> [EXERCISE DIRECTIONS]:
Copy the data from the line that contains "desk lamp: present" to its last line, exactly, including both of those lines and leaving out everything before.

———

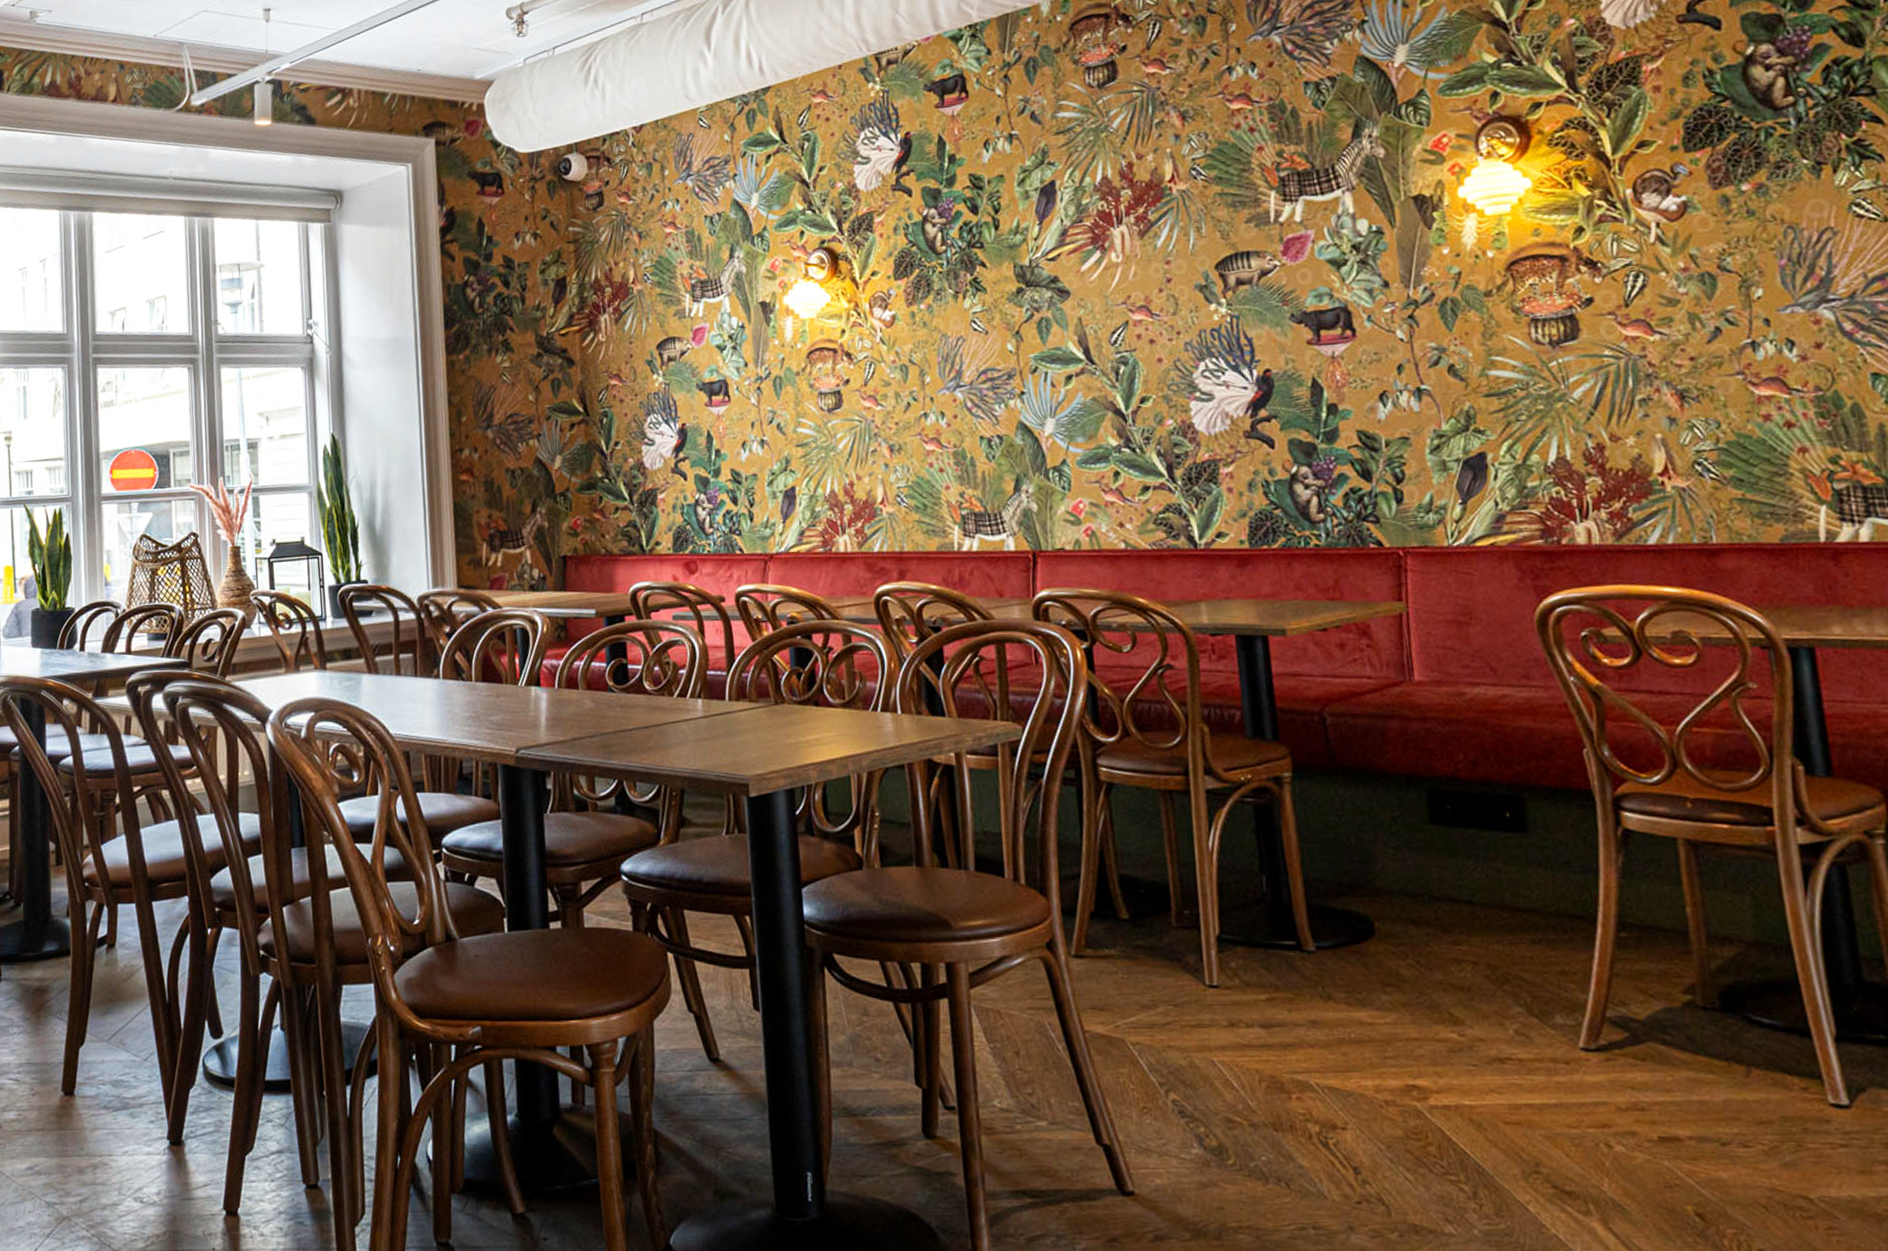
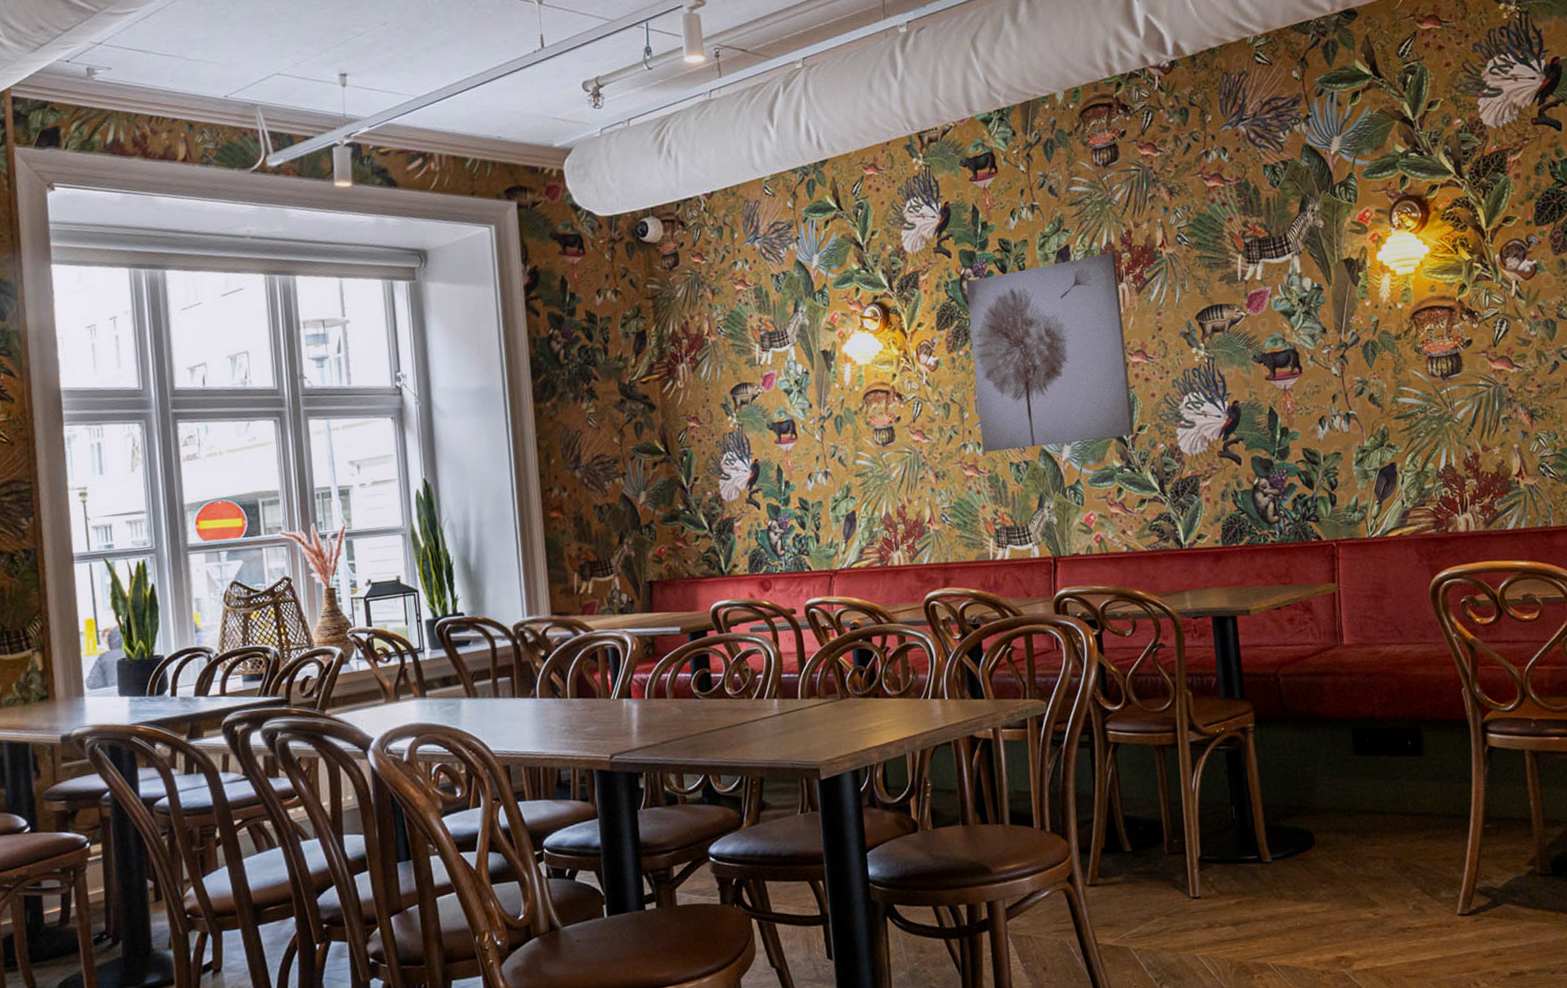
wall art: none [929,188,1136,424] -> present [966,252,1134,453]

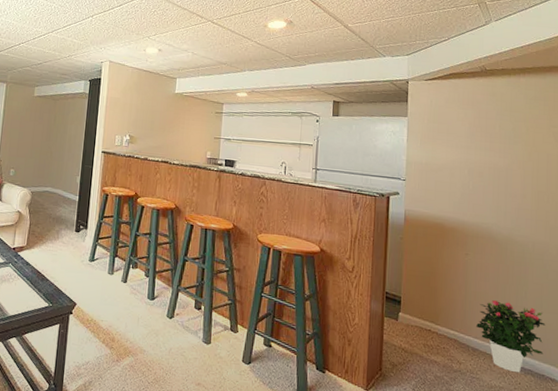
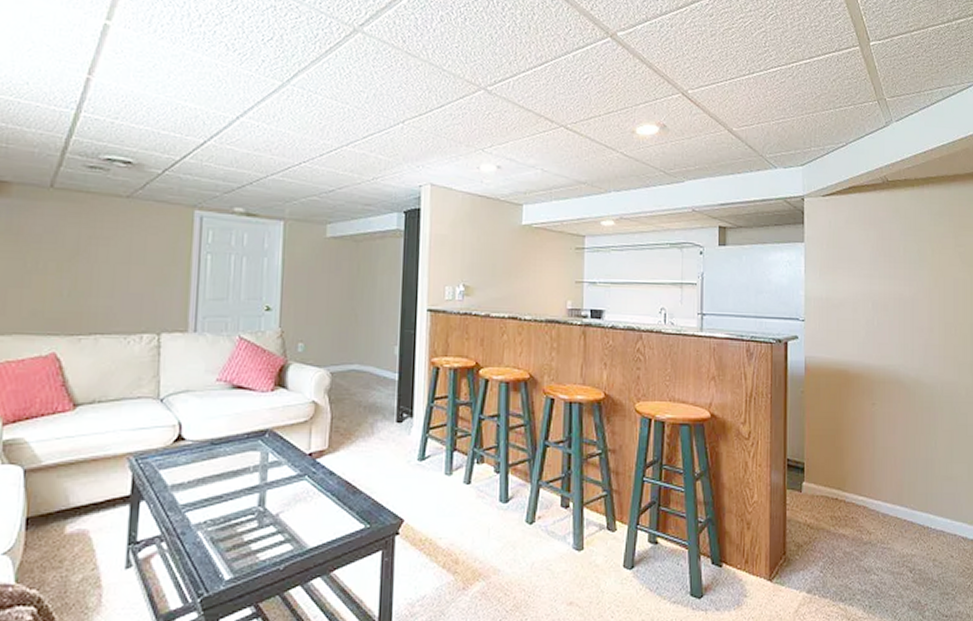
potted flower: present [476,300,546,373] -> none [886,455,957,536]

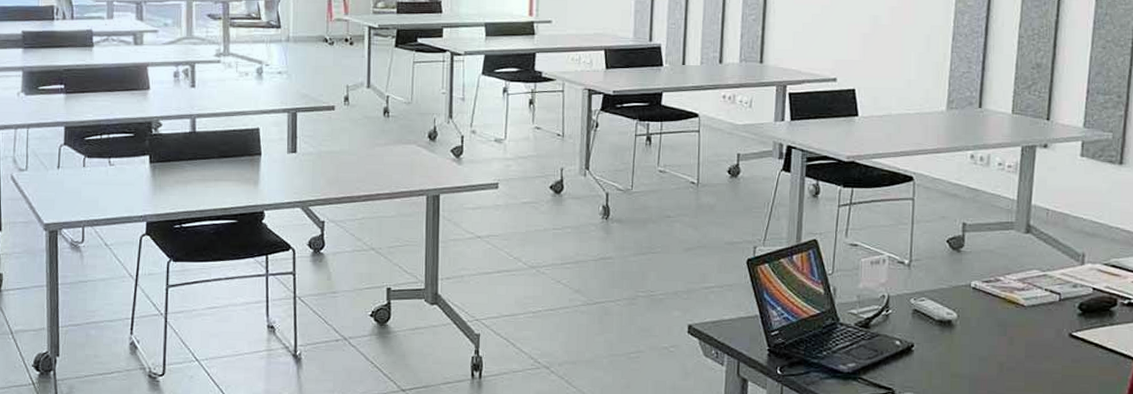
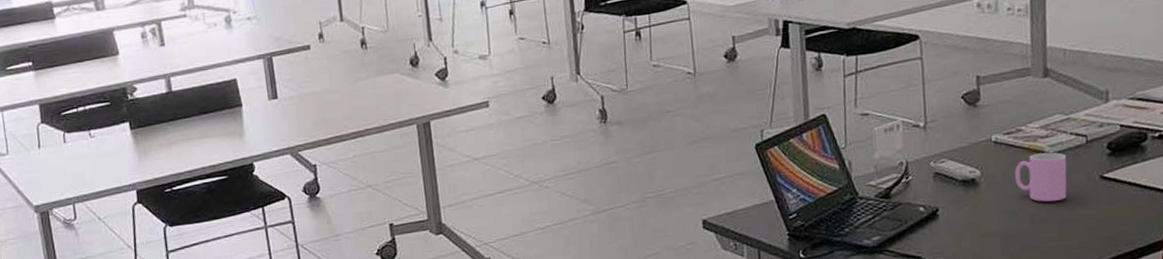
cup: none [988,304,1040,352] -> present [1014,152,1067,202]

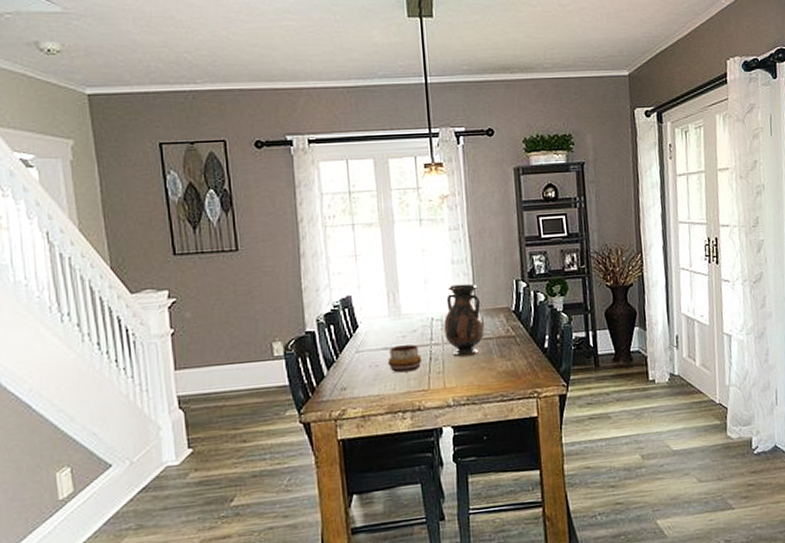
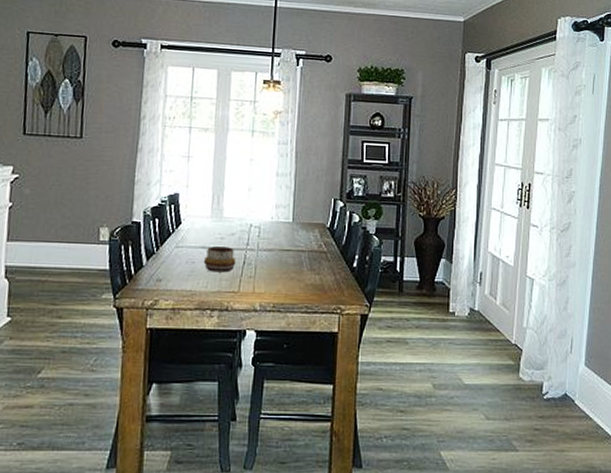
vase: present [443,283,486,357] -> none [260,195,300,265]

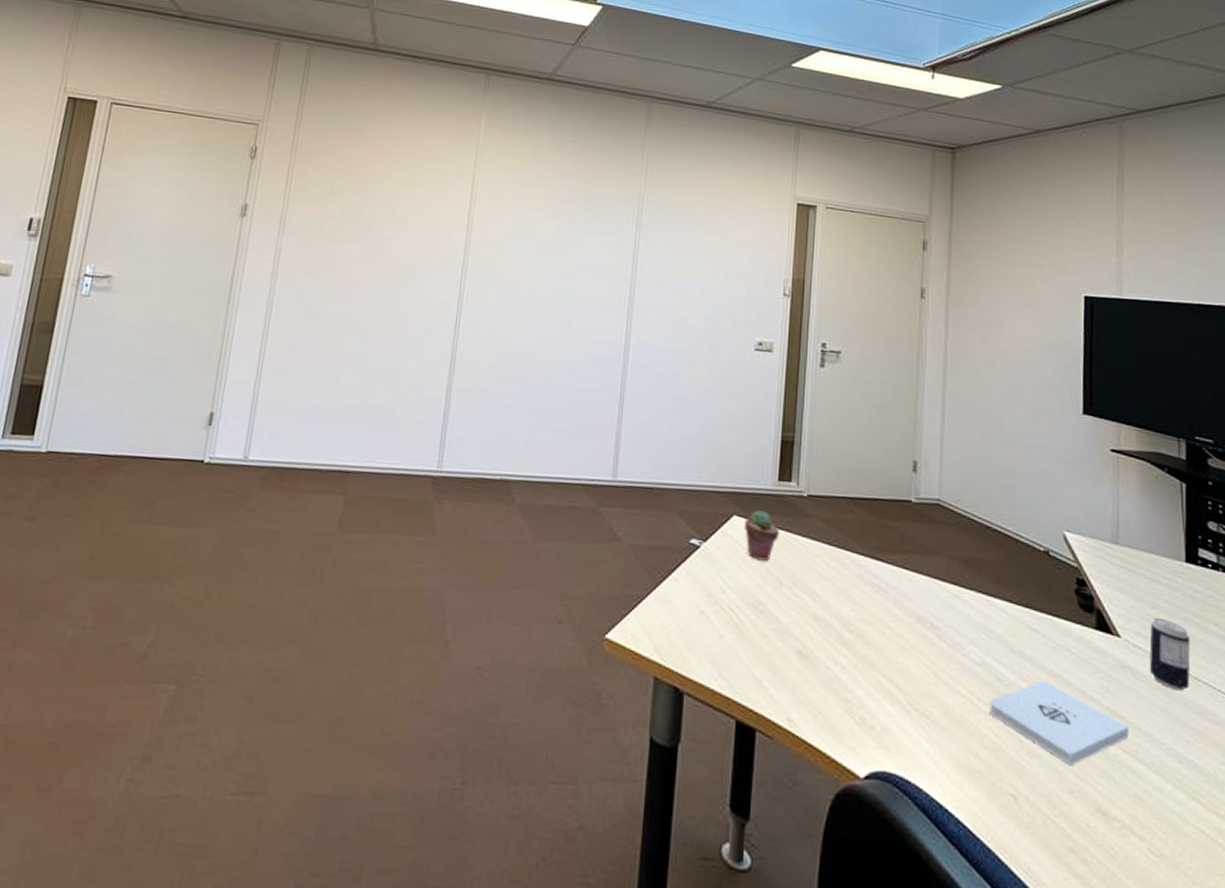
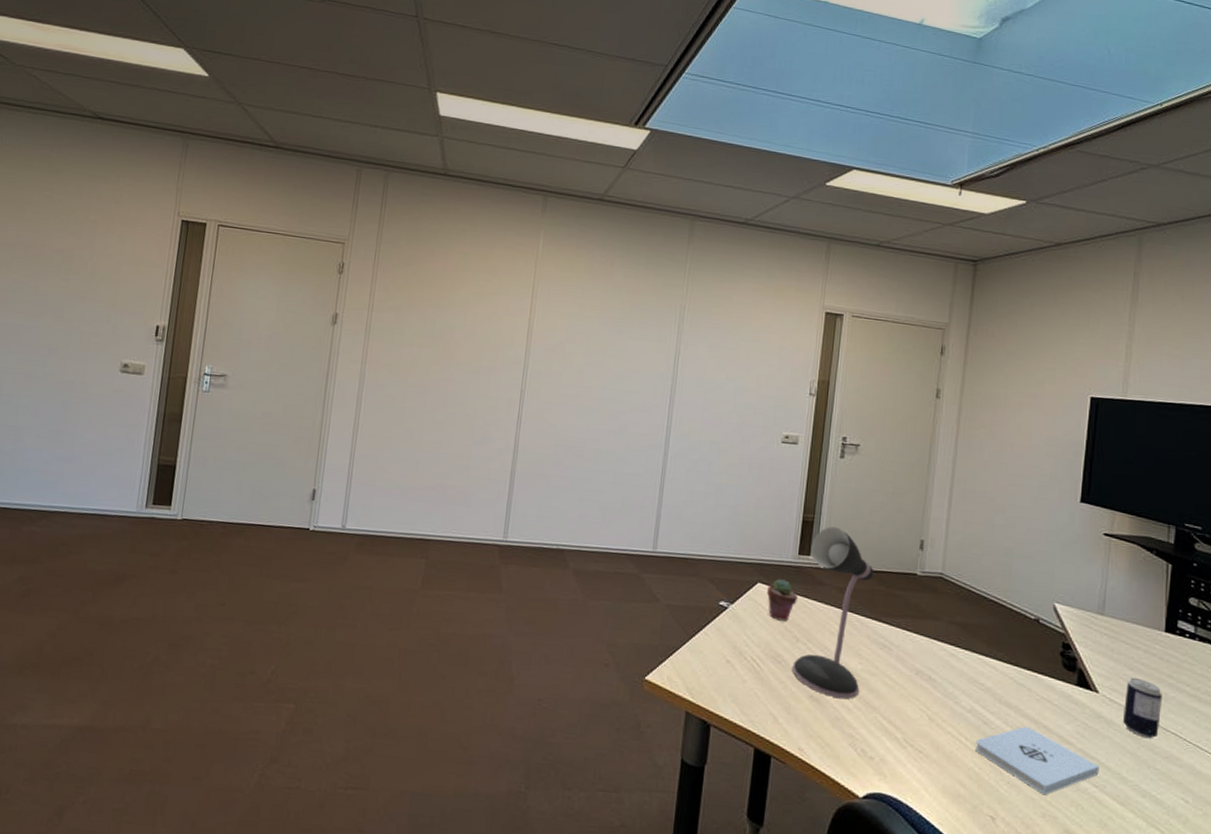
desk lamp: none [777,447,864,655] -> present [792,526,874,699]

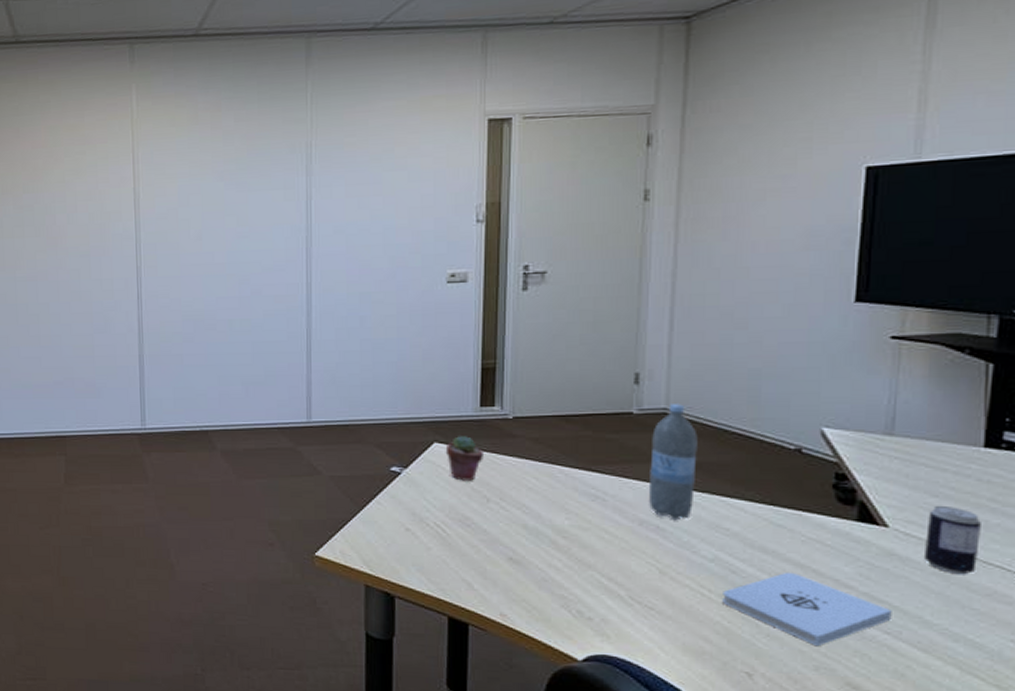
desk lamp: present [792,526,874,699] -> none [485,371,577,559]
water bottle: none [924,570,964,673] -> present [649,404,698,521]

———

> [WORKED SOLUTION]:
desk lamp: present [792,526,874,699] -> none [485,371,577,559]
water bottle: none [924,570,964,673] -> present [649,404,698,521]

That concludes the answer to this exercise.